• **Written exercise**:
Quote word for word the part of the entries below that opens with their first line and closes with the line containing "scientific name: Chamaecrista nomame", including both of those lines.

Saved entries

** START **

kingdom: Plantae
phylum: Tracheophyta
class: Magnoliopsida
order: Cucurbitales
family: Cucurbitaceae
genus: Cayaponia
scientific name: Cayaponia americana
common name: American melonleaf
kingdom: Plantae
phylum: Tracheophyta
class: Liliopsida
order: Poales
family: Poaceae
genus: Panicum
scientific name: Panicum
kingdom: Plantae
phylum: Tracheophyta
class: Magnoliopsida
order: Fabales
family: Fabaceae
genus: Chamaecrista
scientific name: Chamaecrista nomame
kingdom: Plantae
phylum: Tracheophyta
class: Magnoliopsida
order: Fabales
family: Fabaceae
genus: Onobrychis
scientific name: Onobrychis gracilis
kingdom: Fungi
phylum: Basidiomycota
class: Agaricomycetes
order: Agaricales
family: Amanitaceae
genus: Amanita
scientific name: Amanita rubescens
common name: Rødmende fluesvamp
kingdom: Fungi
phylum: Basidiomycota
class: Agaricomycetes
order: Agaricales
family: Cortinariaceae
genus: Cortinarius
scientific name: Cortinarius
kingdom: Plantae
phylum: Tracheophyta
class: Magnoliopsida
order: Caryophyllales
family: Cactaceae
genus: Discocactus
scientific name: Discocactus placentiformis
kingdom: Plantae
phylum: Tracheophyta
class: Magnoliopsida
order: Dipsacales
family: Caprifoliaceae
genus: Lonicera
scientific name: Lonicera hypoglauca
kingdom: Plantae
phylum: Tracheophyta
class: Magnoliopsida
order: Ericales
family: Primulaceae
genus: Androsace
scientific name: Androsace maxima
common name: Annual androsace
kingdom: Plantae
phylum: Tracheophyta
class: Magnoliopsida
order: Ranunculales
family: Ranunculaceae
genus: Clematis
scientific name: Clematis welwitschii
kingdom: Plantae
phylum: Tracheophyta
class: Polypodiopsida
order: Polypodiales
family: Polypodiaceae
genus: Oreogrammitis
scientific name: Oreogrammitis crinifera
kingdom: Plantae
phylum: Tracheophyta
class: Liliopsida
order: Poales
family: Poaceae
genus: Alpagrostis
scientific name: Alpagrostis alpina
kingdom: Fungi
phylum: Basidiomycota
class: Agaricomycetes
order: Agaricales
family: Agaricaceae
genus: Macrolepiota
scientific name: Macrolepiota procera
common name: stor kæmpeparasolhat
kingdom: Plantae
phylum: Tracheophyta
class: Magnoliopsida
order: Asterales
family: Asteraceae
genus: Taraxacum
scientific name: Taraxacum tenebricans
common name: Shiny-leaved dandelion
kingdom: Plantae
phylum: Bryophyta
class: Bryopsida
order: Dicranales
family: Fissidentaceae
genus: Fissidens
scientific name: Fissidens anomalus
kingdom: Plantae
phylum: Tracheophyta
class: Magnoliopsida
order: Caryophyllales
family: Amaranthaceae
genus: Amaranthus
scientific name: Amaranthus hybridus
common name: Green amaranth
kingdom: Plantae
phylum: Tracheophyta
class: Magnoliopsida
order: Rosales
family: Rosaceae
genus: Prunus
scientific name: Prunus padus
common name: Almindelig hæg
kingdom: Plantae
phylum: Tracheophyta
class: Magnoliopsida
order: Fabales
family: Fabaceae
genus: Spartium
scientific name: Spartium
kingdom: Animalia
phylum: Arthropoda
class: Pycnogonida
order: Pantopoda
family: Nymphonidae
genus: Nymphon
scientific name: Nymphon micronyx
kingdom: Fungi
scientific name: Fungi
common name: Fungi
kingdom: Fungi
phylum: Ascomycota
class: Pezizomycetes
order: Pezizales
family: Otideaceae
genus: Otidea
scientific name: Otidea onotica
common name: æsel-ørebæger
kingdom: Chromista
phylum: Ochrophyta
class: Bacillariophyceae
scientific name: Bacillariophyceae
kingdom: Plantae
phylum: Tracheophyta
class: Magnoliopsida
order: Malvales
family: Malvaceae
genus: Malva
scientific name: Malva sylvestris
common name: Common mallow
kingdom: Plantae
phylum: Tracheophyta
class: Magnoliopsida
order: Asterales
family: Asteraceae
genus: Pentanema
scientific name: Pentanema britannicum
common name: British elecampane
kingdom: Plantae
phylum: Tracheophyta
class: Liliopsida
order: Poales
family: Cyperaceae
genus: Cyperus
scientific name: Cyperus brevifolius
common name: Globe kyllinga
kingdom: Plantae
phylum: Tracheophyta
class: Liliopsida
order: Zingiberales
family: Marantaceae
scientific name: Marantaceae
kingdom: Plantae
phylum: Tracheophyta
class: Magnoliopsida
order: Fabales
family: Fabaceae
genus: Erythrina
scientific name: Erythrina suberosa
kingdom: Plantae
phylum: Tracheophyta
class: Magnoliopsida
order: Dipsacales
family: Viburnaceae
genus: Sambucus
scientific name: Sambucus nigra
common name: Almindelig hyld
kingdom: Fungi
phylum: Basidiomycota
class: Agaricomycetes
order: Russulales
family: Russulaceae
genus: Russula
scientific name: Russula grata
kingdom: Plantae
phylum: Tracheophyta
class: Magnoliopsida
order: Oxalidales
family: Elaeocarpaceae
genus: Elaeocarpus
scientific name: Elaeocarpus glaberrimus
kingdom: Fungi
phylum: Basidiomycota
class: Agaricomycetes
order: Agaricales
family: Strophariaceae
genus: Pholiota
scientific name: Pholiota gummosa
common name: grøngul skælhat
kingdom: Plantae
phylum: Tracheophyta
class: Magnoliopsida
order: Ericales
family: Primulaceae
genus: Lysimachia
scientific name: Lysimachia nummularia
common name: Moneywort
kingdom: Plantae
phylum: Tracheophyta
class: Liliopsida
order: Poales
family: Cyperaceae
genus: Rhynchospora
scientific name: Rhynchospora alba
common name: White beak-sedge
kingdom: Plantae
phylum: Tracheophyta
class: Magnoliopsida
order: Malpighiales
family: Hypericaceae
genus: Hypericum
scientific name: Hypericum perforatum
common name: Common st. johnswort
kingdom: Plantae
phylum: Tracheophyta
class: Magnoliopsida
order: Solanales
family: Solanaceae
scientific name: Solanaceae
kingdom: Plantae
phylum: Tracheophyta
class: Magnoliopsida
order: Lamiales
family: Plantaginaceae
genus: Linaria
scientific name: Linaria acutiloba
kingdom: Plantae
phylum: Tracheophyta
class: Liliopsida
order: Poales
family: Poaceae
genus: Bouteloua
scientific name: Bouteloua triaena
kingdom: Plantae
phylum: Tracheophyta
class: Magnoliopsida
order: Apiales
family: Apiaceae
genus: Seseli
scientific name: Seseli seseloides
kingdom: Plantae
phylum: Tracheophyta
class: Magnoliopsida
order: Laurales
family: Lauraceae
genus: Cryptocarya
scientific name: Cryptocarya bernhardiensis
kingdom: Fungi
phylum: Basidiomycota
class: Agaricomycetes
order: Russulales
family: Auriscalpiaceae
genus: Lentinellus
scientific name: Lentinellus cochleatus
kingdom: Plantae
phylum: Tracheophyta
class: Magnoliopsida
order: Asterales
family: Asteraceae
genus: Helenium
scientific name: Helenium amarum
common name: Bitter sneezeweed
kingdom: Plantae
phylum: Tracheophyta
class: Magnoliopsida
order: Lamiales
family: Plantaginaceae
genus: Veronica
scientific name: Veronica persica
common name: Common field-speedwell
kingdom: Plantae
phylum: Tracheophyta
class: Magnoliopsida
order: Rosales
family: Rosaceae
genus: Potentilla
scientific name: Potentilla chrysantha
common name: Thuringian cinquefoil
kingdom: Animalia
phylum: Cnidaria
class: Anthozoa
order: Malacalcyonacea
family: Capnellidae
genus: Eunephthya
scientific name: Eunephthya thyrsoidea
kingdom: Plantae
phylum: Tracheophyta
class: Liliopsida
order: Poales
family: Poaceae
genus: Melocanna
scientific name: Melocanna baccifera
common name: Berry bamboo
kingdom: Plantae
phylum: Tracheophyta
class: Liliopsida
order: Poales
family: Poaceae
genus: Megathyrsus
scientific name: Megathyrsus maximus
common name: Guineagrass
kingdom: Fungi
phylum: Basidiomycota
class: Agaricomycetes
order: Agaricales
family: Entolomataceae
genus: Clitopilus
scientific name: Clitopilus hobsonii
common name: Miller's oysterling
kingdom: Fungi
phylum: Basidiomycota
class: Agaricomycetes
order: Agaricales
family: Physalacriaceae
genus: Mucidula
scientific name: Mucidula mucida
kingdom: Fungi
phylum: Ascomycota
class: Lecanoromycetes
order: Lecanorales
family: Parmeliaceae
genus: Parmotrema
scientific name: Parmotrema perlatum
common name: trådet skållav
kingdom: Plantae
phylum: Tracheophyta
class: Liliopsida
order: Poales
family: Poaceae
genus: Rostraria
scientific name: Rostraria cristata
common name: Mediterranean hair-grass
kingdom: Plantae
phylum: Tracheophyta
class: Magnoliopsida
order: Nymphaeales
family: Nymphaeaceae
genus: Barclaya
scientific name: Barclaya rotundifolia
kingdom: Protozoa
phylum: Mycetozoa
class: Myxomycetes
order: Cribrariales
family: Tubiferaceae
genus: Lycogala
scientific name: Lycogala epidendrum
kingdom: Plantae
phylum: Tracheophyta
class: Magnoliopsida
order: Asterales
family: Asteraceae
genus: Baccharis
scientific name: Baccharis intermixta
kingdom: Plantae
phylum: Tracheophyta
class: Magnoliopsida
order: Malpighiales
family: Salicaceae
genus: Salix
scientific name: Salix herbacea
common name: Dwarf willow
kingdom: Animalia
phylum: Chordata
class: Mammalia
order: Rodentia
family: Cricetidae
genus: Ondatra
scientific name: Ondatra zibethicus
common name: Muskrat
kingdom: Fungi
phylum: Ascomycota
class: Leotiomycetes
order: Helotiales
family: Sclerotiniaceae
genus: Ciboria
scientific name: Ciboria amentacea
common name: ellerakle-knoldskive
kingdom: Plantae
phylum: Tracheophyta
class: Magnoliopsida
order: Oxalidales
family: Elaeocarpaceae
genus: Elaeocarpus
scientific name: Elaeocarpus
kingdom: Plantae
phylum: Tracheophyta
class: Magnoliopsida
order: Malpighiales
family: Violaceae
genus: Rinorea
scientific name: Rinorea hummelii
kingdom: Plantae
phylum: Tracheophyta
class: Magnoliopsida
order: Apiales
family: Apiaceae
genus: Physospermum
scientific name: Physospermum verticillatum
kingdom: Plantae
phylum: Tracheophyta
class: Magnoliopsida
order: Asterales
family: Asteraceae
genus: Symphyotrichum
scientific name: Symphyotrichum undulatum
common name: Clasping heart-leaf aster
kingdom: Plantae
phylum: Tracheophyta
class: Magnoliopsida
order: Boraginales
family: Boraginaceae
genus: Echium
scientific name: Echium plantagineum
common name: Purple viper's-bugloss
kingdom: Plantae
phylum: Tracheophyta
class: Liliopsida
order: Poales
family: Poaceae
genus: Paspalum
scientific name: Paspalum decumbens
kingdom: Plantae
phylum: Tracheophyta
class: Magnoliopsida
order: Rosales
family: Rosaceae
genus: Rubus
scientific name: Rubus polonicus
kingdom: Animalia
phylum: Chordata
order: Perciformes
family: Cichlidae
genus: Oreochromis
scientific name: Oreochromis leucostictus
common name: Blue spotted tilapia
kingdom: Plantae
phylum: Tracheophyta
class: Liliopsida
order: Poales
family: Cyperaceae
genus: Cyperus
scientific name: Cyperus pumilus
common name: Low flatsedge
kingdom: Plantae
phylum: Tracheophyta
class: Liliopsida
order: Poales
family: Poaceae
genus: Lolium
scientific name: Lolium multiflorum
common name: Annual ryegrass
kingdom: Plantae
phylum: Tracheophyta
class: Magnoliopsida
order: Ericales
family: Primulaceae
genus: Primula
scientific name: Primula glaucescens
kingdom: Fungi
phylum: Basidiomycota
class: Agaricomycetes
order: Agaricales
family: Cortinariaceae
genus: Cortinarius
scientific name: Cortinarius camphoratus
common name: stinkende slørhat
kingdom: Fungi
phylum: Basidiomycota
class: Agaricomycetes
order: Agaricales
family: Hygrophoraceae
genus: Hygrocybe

** END **

• **Result for this task**:
kingdom: Plantae
phylum: Tracheophyta
class: Magnoliopsida
order: Cucurbitales
family: Cucurbitaceae
genus: Cayaponia
scientific name: Cayaponia americana
common name: American melonleaf
kingdom: Plantae
phylum: Tracheophyta
class: Liliopsida
order: Poales
family: Poaceae
genus: Panicum
scientific name: Panicum
kingdom: Plantae
phylum: Tracheophyta
class: Magnoliopsida
order: Fabales
family: Fabaceae
genus: Chamaecrista
scientific name: Chamaecrista nomame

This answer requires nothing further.